* [Task requirements]: The records, repeated exactly and in full, are the expected answer.

* [Material supplied]:
▬▬▬▬▬▬▬▬▬▬
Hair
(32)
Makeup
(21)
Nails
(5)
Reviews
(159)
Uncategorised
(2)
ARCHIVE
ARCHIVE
▬▬▬▬▬▬▬▬▬▬
* [Answer section]:
Hair
(32)
Makeup
(21)
Nails
(5)
Reviews
(159)
Uncategorised
(2)
ARCHIVE
ARCHIVE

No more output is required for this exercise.